As the virus spread, prisoners have been forced into a life or death situation. In addtion, they can’t see their families, many can’t leave their cells, thousands can’t get anything to eat but bad rations.
Dozens of videos taken inside Texas prisons over the course of the pandemic show crackling blazes outside of cells, in stairwells, and in housing areas. Prisoners set these fires, to attract the attention of officials who might address whatever problems the overextended guards aren’t tending to, including poor food, dirty clothes, or no access to showers.
Prison officials have been ignoring their actions, made easier because more than 200 Texas prison buildings do not have working fire alarm systems. Last year’s annual inspection report found 2,925 safety violations in the prison system, which corrected only 167 of them, or less than 6 percent.

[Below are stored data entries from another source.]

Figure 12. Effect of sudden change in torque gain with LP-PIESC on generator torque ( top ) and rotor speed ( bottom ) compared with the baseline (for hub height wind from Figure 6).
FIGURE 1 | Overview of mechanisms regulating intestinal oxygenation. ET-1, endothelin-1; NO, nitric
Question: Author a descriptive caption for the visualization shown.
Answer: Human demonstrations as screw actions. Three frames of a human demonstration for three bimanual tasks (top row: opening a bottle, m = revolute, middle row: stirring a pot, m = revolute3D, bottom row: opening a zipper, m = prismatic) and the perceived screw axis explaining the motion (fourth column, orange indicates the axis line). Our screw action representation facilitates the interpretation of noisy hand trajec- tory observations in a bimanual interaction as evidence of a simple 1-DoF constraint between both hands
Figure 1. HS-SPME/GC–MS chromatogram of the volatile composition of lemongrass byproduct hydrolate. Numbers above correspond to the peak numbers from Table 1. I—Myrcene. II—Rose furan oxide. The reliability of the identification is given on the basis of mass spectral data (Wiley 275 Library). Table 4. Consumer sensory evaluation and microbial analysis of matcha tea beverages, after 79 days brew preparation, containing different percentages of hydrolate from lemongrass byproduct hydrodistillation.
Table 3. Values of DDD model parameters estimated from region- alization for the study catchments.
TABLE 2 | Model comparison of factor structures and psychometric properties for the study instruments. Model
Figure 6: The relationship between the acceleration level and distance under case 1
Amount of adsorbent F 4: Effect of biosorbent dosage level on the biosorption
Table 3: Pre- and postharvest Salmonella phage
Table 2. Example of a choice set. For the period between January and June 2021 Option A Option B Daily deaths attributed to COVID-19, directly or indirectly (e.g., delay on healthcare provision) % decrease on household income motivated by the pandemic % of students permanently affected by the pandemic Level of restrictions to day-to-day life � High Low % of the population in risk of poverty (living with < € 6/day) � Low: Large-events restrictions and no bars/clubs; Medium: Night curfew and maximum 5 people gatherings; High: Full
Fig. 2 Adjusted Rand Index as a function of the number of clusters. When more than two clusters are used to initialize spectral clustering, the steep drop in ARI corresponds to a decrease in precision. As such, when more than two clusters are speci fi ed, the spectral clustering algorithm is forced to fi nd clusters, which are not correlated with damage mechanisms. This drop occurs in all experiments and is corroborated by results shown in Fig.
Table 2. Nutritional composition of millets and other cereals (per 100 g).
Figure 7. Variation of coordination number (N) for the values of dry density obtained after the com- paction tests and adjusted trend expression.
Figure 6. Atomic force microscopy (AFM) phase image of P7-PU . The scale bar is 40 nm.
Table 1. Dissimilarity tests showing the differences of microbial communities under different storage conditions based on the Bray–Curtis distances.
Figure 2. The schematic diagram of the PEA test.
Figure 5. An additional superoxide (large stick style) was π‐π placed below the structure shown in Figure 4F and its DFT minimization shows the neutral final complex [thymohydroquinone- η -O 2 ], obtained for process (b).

The current situation is extremely dangerous for prisoners and prison staff.
Incarcerated persons can’t protect themselves. You combine the risks of COVID-19 and a situation where there’s not adequate safety infrastructure in place: a recipe for a disaster.
On person incarcerated in Texas says: “It’s a nonviolent protest going on right now because the officers, in the middle of the coronavirus, have refused us electricity for several hours, no showers or anything.
In the months since, prisoners across the state have shared accounts, videos and pictures documenting the fires. In some clips men in a smoke-filled unit screamed, “We can’t breathe! We can’t breathe!” after staff members did not respond to fires that smoldered for hours.
Other video taken a few days later showed the red glow of flames from a tier of cells below. “That’s a fire,” a male voice says. “They’re not trying to put it out or nothing.”
One prisoner said sometimes the flames continued unabated for hours, while men at other units reported separate fires two or three times a day.